Hominid wrote the following....
The data coming from the radar site came in increments of .088° (1 4096th of a full circle) for azimuth and .25nm for range. If the likely errors were more than two times these values, the designers would simply have decreased the resolution of the data. There is no point in transmitting data to a precision of 1 if the data is only accurate to 8, for example. The direction center at McChord could have smoothed the data to get better accuracy.
But the coordinate data used to plot the FBI plot didn't necessarily take full advantage of the accuracy of the data the airforce had available. The data from which the plot was made was rounded to whole minutes of latitude and longitude.
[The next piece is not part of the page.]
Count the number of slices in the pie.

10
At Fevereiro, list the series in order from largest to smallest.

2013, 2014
So the actual accuracy of the plots is ±.5 minutes of latitude and longitude. This was the source of the incorrect info about the '72 searchzone map to the effect that the accuracy was ±.5 nautical miles (should have been .5nm for N-S, but .347nm for E-W)
The positions were determined by computations, almost certainly by the airforce 84th radar evaluation squadron, using the coordinates and associated time stamps obtained from the Mt. Hebo site, plus the surveyed location of the Mt. Hebo site and the earth model of the time. The 84th had, and still has, a detachment at McChord and doing such analyses was part of their official functions and still is today. The McChord direction center just used the SAGE system in their normal function of tracking practically everything bigger than a piper or cessna. They did not analyze the system or data from it.
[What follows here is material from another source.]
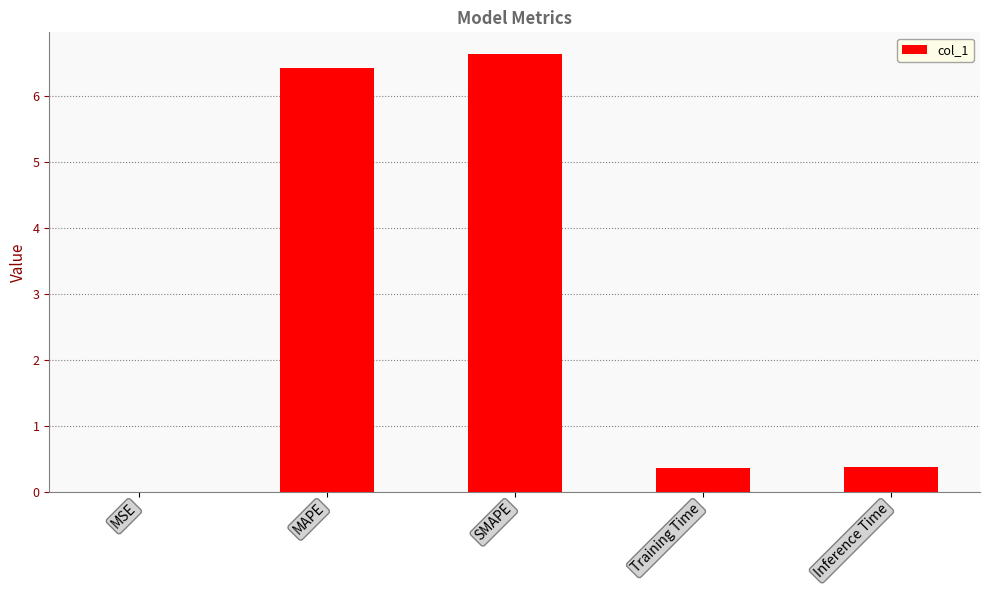

True or false: the data shows 8.6 at SMAPE.

False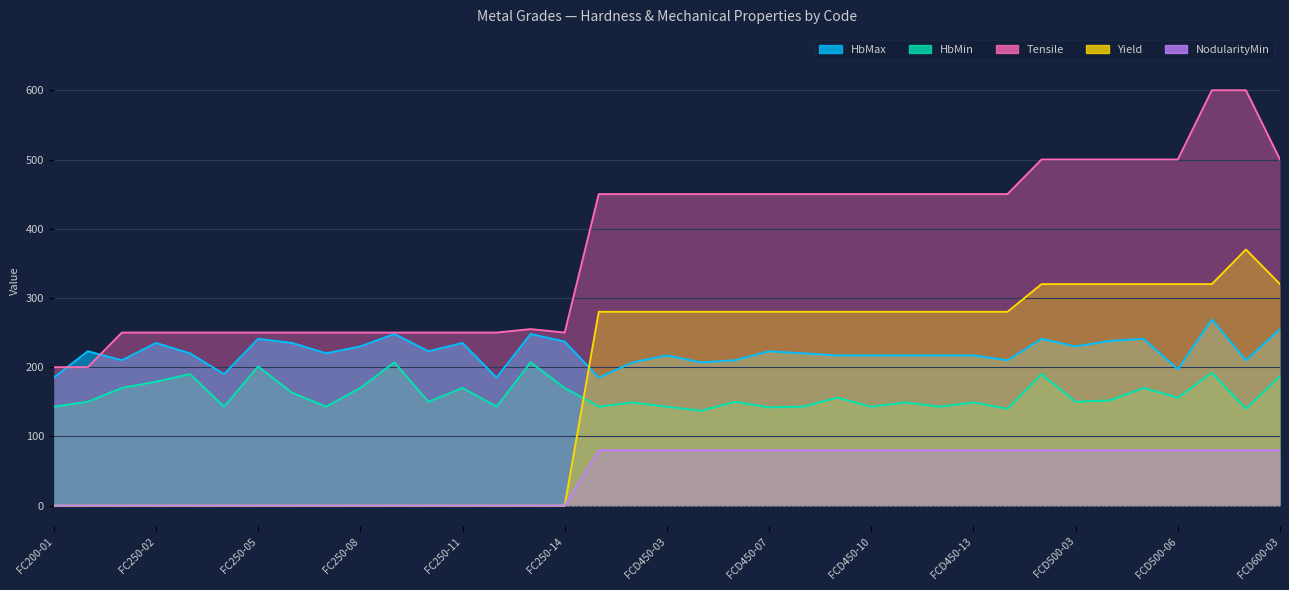

What is the label of the 13th point from the right?

FCD450-10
Shutter, if Hominid is still around how about getting him to explain where those numbers above came from?
In the 1971 time frame, radar antennas made about 6 revolutions per minute or about one revolution about ever 10 seconds. That means the radar would paint an aircraft only about ever 10 seconds and the antenna would rotate about 60 degrees in that time frame.
In that 10 seconds, an airliner with a ground speed of about 180 knots, or 3 nautical miles per minute, would travel about one-half of a nautical mile or about 3000 feet.
The numbers presented above by Hominid are nonsense. Radar used in tracking aircraft has never been that accurate in tracking aircraft or anything to my knowledge. I believe Ammerman was recently quoted as saying that his radar display was only accurate to within several miles.
The Portland radar was not involved in the actual tracking of the airliner, that was strictly up to the Seattle ATC Controllers. The operator apparently just happened to see it on his local display and he probably could not be certain that he was looking at 305 in the first place.
The SAGE system was reportedly not on line that night in the first place. And all raw radar data used by the FAA and the USAF probably came from the same radar at McChord AFB.